Molecular motor-powered biocomputers

22-Mar-2017 - Germany

Crashing computers or smartphones and software security holes that allow hackers to steal millions of passwords could be prevented if it were possible to design and verify error-free software. Unfortunately, to date, this is a problem that neither engineers nor supercomputers can solve. One reason is that the computing power required to verify the correct function of a many types of software scales exponentially with the size of the program, so that processing speed, energy consumption and cooling of conventional microelectronic processors prevent current computers from verifying large programs.

Till Korten, Cornelia Kowol

Top: Illustration of biocomputing units propelled by molecular motors through a junction within a network of channels. Bottom: Scanning electron microscopy images of a network and two types of junctions.

The recently launched research project aims to develop a biocomputer that can overcome the two main obstacles faced by today's supercomputers: first, they use vast amounts of electric power - so much that the development of more powerful computers is hampered primarily by limitations in the ability to cool the processors. Second, they cannot do two things at the same time. The EU now funds a project that will develop a computer based on highly efficient molecular motors that will use a fraction of the energy of existing computers, and that can tackle problems where many solutions need to be explored simultaneously.

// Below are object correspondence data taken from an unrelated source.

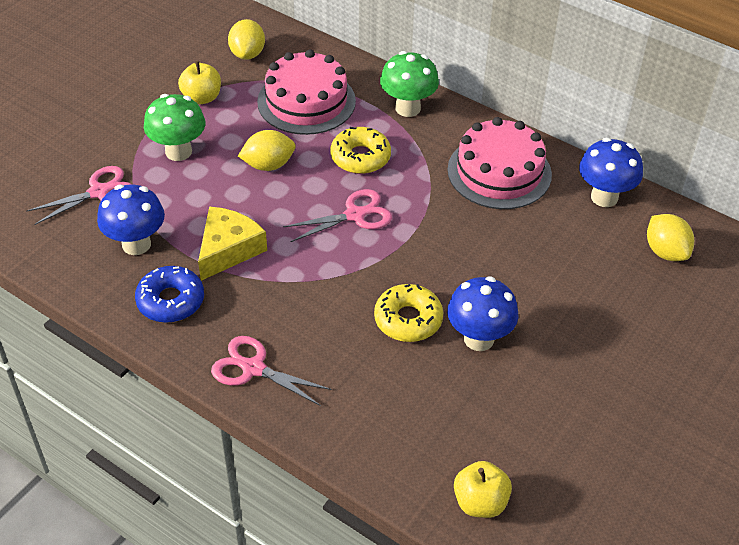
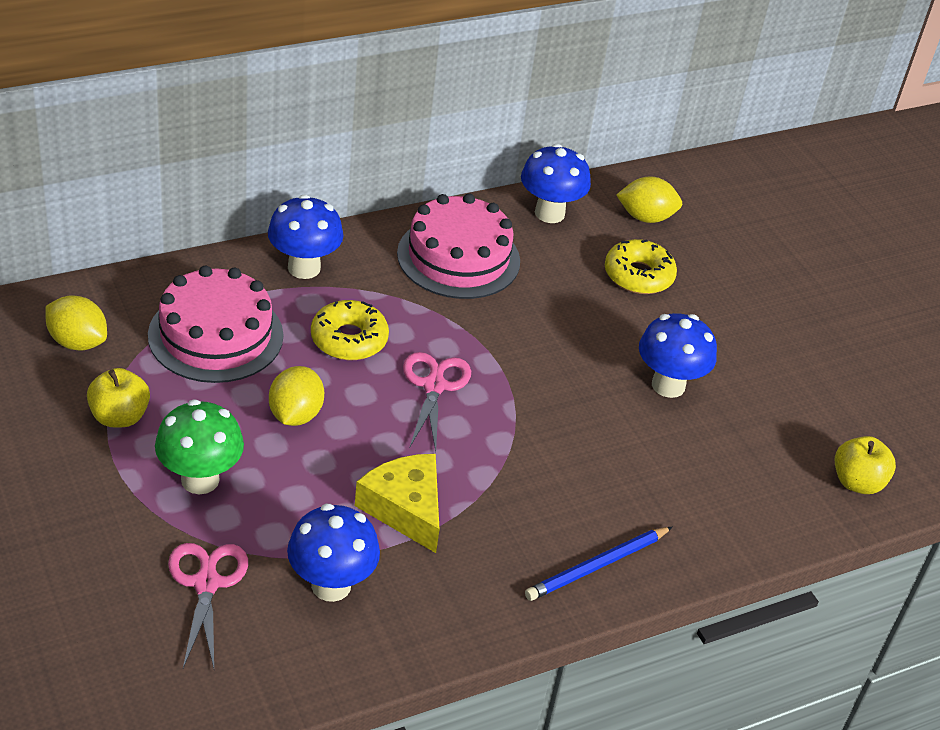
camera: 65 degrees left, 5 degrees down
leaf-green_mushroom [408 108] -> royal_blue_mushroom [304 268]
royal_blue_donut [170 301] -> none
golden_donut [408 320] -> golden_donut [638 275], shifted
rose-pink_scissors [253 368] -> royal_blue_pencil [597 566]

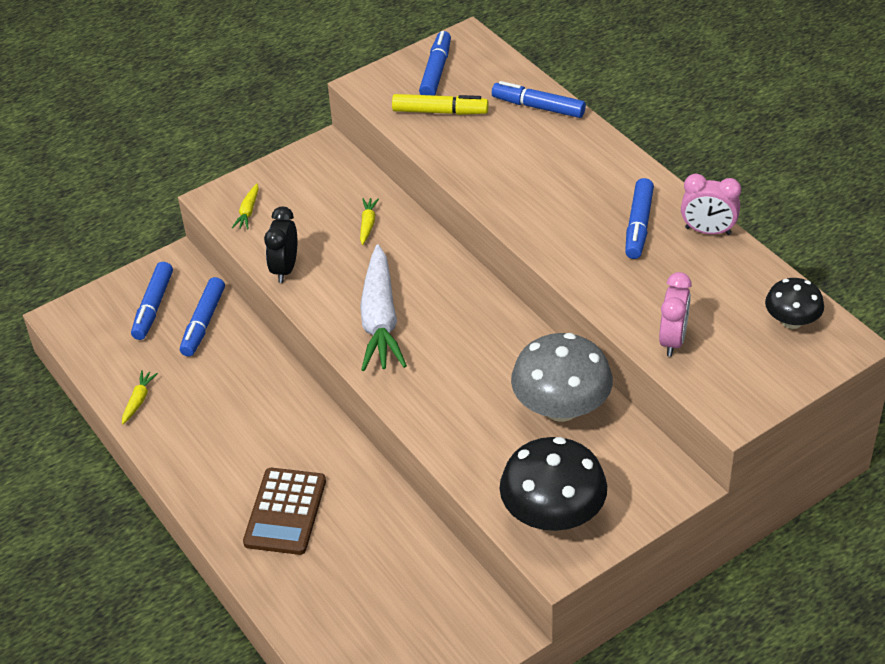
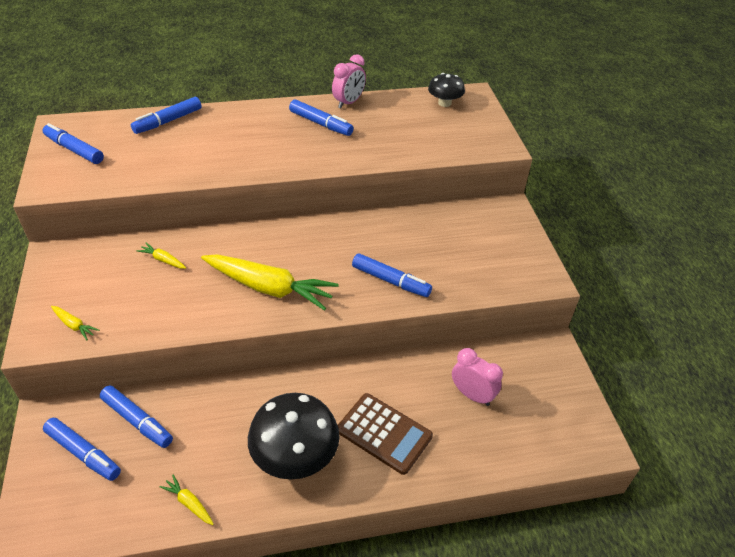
camera: 70 degrees left, 0 degrees up
golden_marker_pen [440 112] -> none
ebony_clock [285 269] -> none
pure_white_root_vegetable [380 320] -> golden_root_vegetable [269 288]
rose-pink_clock [673 340] -> rose-pink_clock [472 395], shifted
ash-grey_mushroom [561 407] -> none
ebony_mushroom [553 514] -> ebony_mushroom [295 456], shifted
none -> royal_blue_marker_pen [391 281]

The potential impact of the project results is not limited to the design of error-free software: "Practically all really interesting mathematical problems of our time cannot be computed efficiently with our current computer technology." says Dan V. Nicolau, Ph.D. M.D., from the UK-based enterprise Molecular Sense, who had the original idea of using biomolecular motors as computers. This is the limit that the new project aims to push by using biomolecular motors as computing units: The idea is that biomolecular machines, each only a few billionth of a meter (nanometers) in size, can solve problems by moving through a nanofabricated network of channels designed to represent a mathematical algorithm; an approach the scientists in the project termed "network-based biocomputation". Whenever the biomolecules reach a junction in the network, they either add a number to the sum they are calculating or leave it out. That way, each biomolecule acts as a tiny computer with processor and memory. While an individual biomolecule is much slower than a current computer, they are self-assembling so that they can be used in large numbers, quickly adding up their computing power. The researchers have demonstrated that this works. "We are using molecular motors of the cell that have been optimized by a billion years of evolution to be highly energy efficient nanomachines.", says Prof. Stefan Diez who is heading the participating TU Dresden research team, "and the biological computing units can multiply themselves to adapt to the difficulty of the mathematical problem." adds Dr. Till Korten from TU Dresden, co-coordinator of the Bio4Comp project.

The research consortium will focus on developing the technology required to scale up network-based biocomputers to a point at which they are able to compete with other alternative computing approaches such as DNA computing and quantum computing. In the process, they aim to attract a larger scientific and economic community that will focus on developing the technology into a viable alternative computing approach. To do so, they have received 6.1 Million € from the Future & Emerging Technologies (FET) programme of the EU to run a highly interdisciplinary research project touching mathematics, biology, engineering, and computation. Of this funding, 1.1 million € will go to the research group of Stefan Diez, Professor for BioNanoTools at B CUBE, a TU Dresden research institute focusing on Molecular Bioengineering, and fellow at the Max Planck Institute of Cell Biology and Genetics (MPI-CBG) Dresden. The role of the group will be to modify the properties of motor proteins, such as kinesin, in order to optimize them for biocomputation, as well as to integrate them into nanofabricated devices. This work will strongly benefit from synergies and collaborations with the Center for Advancing Electronics Dresden (cfaed), one of the current Clusters of Excellence at TU Dresden. "Optimizing the motors not only gives us ideal tools for nanotechnology, but at the same time we learn a great deal about how they work and what they do inside the cell.", Diez says. These insights will be useful beyond the specific project goals, for example to elucidate the roles of these proteins in serious diseases such as cancer and dementia.